The link is generally an explicit reference to external source material, whether it is an explicit hyperlink or simply an allusion to some colluding “authority.” Interestingly, the link often does little more than provide a headline and featured image. The fact of its existence, within the Twitter Factish genre, testifies for its legitimacy. That is, we are not supposed to question the credibility or rigor of the source–blogs, fringe political websites, listicles, and memes created by neo-nazi sympathizers are all rendered credible source material by the Twitter Factish. Even more unbelievably, politicians and media personalities no longer seem to think it necessary to vet the quality of the source material they use.
Symptom of a Trend toward Dangerous Laziness
When the Twitter Factish is put to work, much like Hollywood film genres, it cultivates a certain kind of laziness. But instead of the result being bad formulaic movies, the result is dangerous reactionary thought. It lulls social media audiences into accepting that tweets like Mr. Walsh’s above are the (t)ruth, when just a small amount of intellectual effort would uncover that the numbers he presented raise important questions at best and totally contradict his own argument through an act of racially-biased omission at worst. When deployed as a genre of (t)ruth-telling, Twitter Factishes serve as the basis for people to make wildly unfair judgements about their fellow Americans. They encourage people to reduce complex issues to ahistorical talking points with no consideration of context or history.

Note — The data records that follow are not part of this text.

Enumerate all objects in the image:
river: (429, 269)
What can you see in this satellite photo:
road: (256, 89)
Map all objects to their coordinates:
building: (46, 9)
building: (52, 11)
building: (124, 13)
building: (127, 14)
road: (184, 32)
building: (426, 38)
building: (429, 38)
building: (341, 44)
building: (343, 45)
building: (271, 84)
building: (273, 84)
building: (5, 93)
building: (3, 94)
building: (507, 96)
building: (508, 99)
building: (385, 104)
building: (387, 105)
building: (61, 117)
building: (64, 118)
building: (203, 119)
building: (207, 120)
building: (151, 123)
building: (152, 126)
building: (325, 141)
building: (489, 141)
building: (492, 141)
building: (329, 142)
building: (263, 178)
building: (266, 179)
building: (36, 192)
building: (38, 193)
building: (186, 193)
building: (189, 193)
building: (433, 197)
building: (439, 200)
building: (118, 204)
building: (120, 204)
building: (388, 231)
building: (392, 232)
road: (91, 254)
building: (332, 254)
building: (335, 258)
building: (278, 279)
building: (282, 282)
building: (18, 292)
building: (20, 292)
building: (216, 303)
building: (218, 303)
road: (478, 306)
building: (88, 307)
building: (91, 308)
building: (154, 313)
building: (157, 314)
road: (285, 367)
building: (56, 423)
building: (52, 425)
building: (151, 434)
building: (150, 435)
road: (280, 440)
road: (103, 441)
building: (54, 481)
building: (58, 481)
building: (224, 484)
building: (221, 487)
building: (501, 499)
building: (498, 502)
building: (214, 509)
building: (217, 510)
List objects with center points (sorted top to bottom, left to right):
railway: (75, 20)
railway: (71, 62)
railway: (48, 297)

Of course the Twitter Factish is not itself the problem, but a symptom of what I personally (yes, I am owning this) believe might be a bigger problem than hate–or rather I believe that we might have the order of operations all wrong. I have always believed that hate and fear makes people lazy thinkers, that hate motivates people to uncritically believe anything that justifies these emotions. But I am starting to believe that it is just as likely that laziness makes people hateful and afraid.
I also want to be clear that while I used an example from a prominent (or at least loud) voice on the right, this kind of laziness is common in all camps. The laziness that allows Mr. Walsh to reduce Black Lives Matter to an unjustified anti-police movement is matched by an equally dangerous laziness on the part of some activists who have arrived at the ridiculous conclusion that all police are malicious racists. I, for one, am proof that it is more than possible to simultaneously support the goals of the Black Lives Matter movement and be extremely supportive of and sympathetic toward our police. The laziness that empowers some people to loudly pronounce that rape culture does not exist is matched by the laziness that behind the assertion that if college football and fraternities were outlawed the problem would go somehow go away. The laziness behind the mantra “guns don’t kill people, people kill people” is matched by the laziness in assuming that the underlying causes of violence would be completely resolved if firearms were banned.
Things…particularly important things…are just not that easy. Courting nuance is hard and often frustrating work. There are rarely satisfying answers to be had in such an approach to looking at the world. But there are rewards–immeasuably awesome rewards–for undertaking this hard work. I happen to think increases in compassion, reductions in hatred and fear, more effective perspective-taking, and more solution-orienated thinking are chief among them.